WHAT YOU NEED TO DO: Rewrite each line of the entries below as a numbered list, skipping blank lines and leaving out the pictures.

RAW DATA:
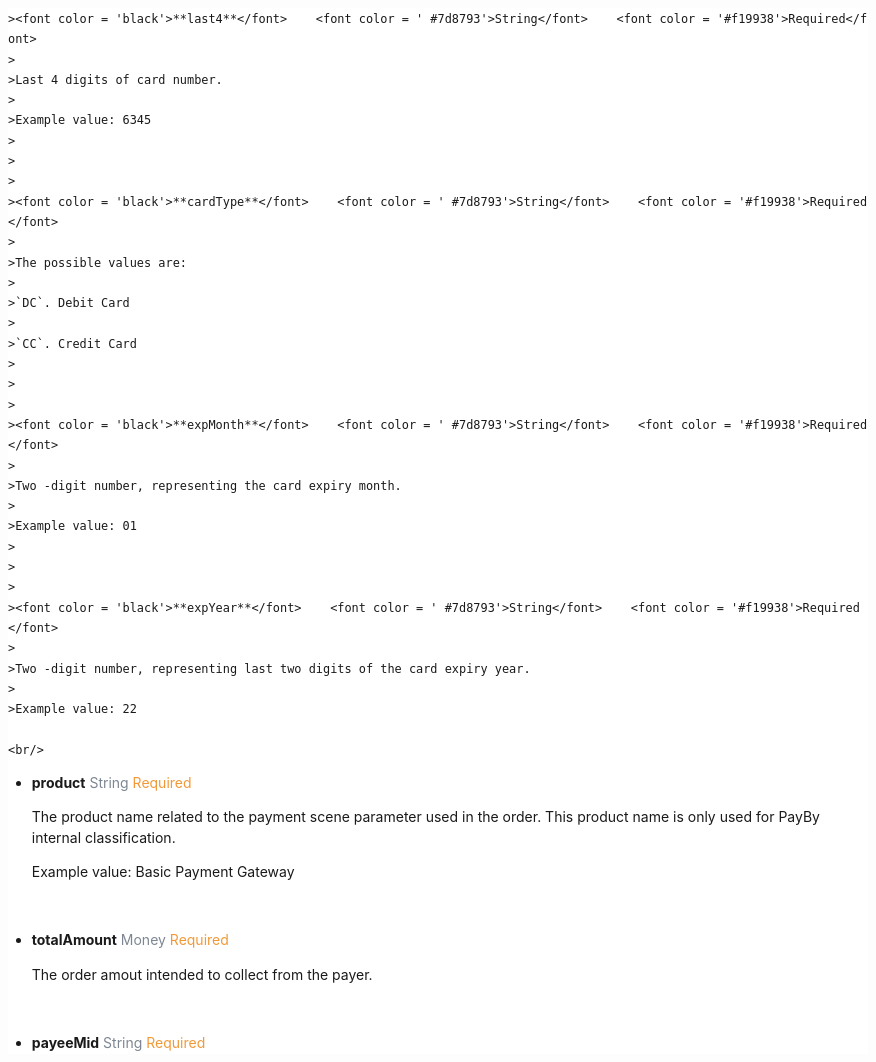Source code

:     ><font color = 'black'>**last4**</font>    <font color = ' #7d8793'>String</font>    <font color = '#f19938'>Required</font>
    >
    >Last 4 digits of card number.
    >
    >Example value: 6345
    >
    >
    >
    ><font color = 'black'>**cardType**</font>    <font color = ' #7d8793'>String</font>    <font color = '#f19938'>Required</font>
    >
    >The possible values are:
    >
    >`DC`. Debit Card
    >
    >`CC`. Credit Card
    >
    >
    >
    ><font color = 'black'>**expMonth**</font>    <font color = ' #7d8793'>String</font>    <font color = '#f19938'>Required</font>
    >
    >Two -digit number, representing the card expiry month.
    >
    >Example value: 01
    >
    >
    >
    ><font color = 'black'>**expYear**</font>    <font color = ' #7d8793'>String</font>    <font color = '#f19938'>Required</font>
    >
    >Two -digit number, representing last two digits of the card expiry year.
    >
    >Example value: 22

    <br/>

- **product**   <font color = ' #7d8793'>String</font>    <font color = '#f19938'>Required</font>

  The product name related to the payment scene parameter used in the order. This product name is only used for PayBy internal classification.

  Example value: Basic Payment Gateway

  <br/>

- **totalAmount**   <font color = ' #7d8793'>Money</font>    <font color = '#f19938'>Required</font>

  The order amout intended to collect from the payer.

  <br/>

- **payeeMid**   <font color = ' #7d8793'>String</font>    <font color = '#f19938'>Required</font>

TASK RESPONSE:
1. Source code
2. :     ><font color = 'black'>**last4**</font>    <font color = ' #7d8793'>String</font>    <font color = '#f19938'>Required</font>
3.     >
4.     >Last 4 digits of card number.
5.     >
6.     >Example value: 6345
7.     >
8.     >
9.     >
10.     ><font color = 'black'>**cardType**</font>    <font color = ' #7d8793'>String</font>    <font color = '#f19938'>Required</font>
11.     >
12.     >The possible values are:
13.     >
14.     >`DC`. Debit Card
15.     >
16.     >`CC`. Credit Card
17.     >
18.     >
19.     >
20.     ><font color = 'black'>**expMonth**</font>    <font color = ' #7d8793'>String</font>    <font color = '#f19938'>Required</font>
21.     >
22.     >Two -digit number, representing the card expiry month.
23.     >
24.     >Example value: 01
25.     >
26.     >
27.     >
28.     ><font color = 'black'>**expYear**</font>    <font color = ' #7d8793'>String</font>    <font color = '#f19938'>Required</font>
29.     >
30.     >Two -digit number, representing last two digits of the card expiry year.
31.     >
32.     >Example value: 22
33.     <br/>
34. - **product**   <font color = ' #7d8793'>String</font>    <font color = '#f19938'>Required</font>
35.   The product name related to the payment scene parameter used in the order. This product name is only used for PayBy internal classification.
36.   Example value: Basic Payment Gateway
37.   <br/>
38. - **totalAmount**   <font color = ' #7d8793'>Money</font>    <font color = '#f19938'>Required</font>
39.   The order amout intended to collect from the payer.
40.   <br/>
41. - **payeeMid**   <font color = ' #7d8793'>String</font>    <font color = '#f19938'>Required</font>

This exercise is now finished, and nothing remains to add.